Within the data that follows, tally every line containing "backsplash". Provide only the tally.

(GIVEN DATA)

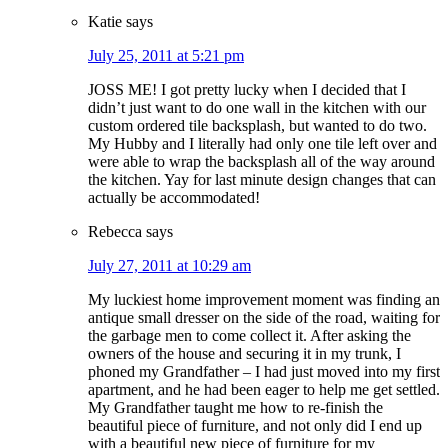
Katie
says
July 25, 2011 at 5:21 pm
JOSS ME! I got pretty lucky when I decided that I
didn’t just want to do one wall in the kitchen with our
custom ordered tile backsplash, but wanted to do two.
My Hubby and I literally had only one tile left over and
were able to wrap the backsplash all of the way around
the kitchen. Yay for last minute design changes that can
actually be accommodated!
Rebecca
says
July 27, 2011 at 10:29 am
My luckiest home improvement moment was finding an
antique small dresser on the side of the road, waiting for
the garbage men to come collect it. After asking the
owners of the house and securing it in my trunk, I
phoned my Grandfather – I had just moved into my first
apartment, and he had been eager to help me get settled.
My Grandfather taught me how to re-finish the
beautiful piece of furniture, and not only did I end up
with a beautiful new piece of furniture for my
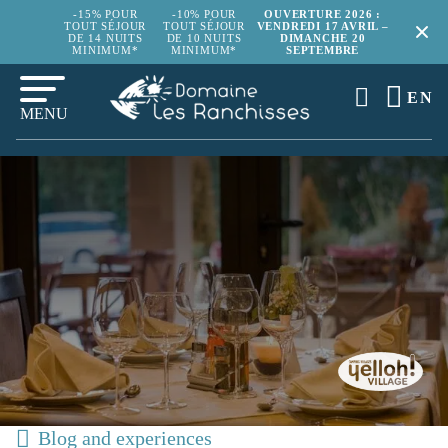
-15% POUR
-10% POUR
OUVERTURE 2026 :
TOUT SÉJOUR
TOUT SÉJOUR
VENDREDI 17 AVRIL –
DE 14 NUITS
DE 10 NUITS
DIMANCHE 20
MINIMUM*
MINIMUM*
SEPTEMBRE
EN
MENU
Blog and experiences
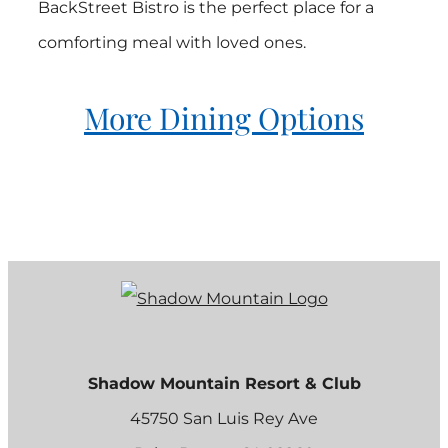
BackStreet Bistro is the perfect place for a
comforting meal with loved ones.
More Dining Options
Shadow Mountain Resort & Club
45750 San Luis Rey Ave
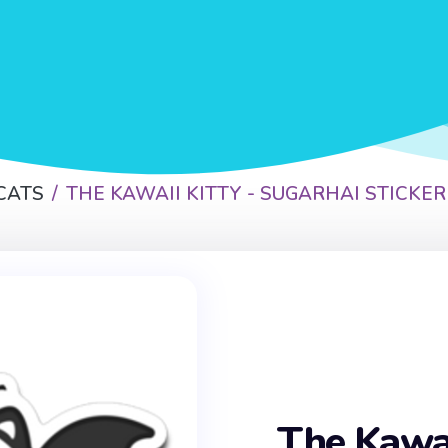
CATS
THE KAWAII KITTY - SUGARHAI STICKER
The Kawai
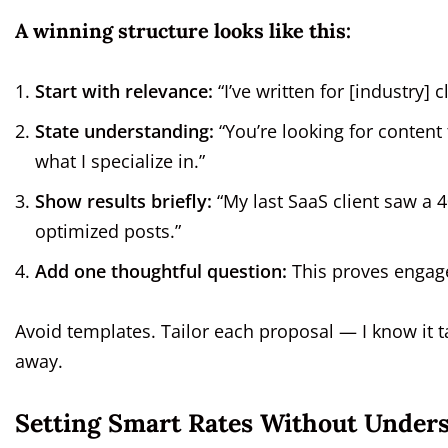
A winning structure looks like this:
Start with relevance:
“I’ve written for [industry] c
State understanding:
“You’re looking for content 
what I specialize in.”
Show results briefly:
“My last SaaS client saw a 
optimized posts.”
Add one thoughtful question:
This proves engag
Avoid templates. Tailor each proposal — I know it t
away.
Setting Smart Rates Without Unders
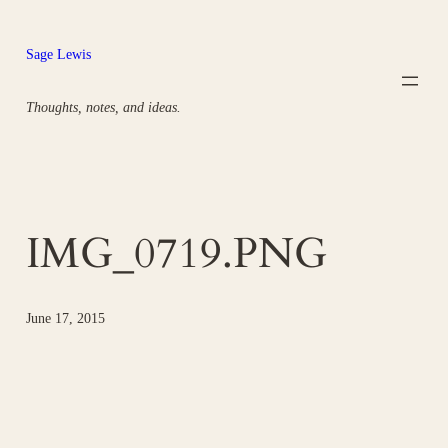
Skip
to
Sage Lewis
content
Thoughts, notes, and ideas.
IMG_0719.PNG
June 17, 2015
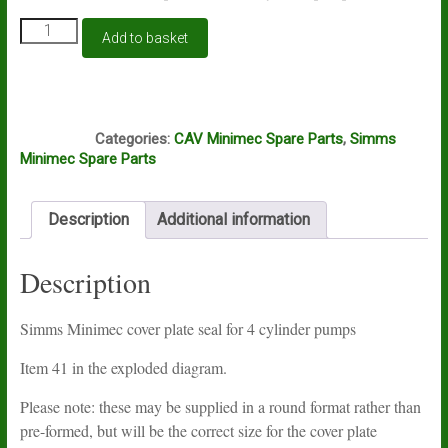
Simms
Add to basket
Minimec
4
cylinder
cover
S74
plate
Categories:
CAV Minimec Spare Parts
,
Simms
seal
Minimec Spare Parts
quantity
Description
Additional information
Description
Simms Minimec cover plate seal for 4 cylinder pumps
Item 41 in the exploded diagram.
Please note: these may be supplied in a round format rather than
pre-formed, but will be the correct size for the cover plate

(End GIVEN DATA)

ANSWER BOX
2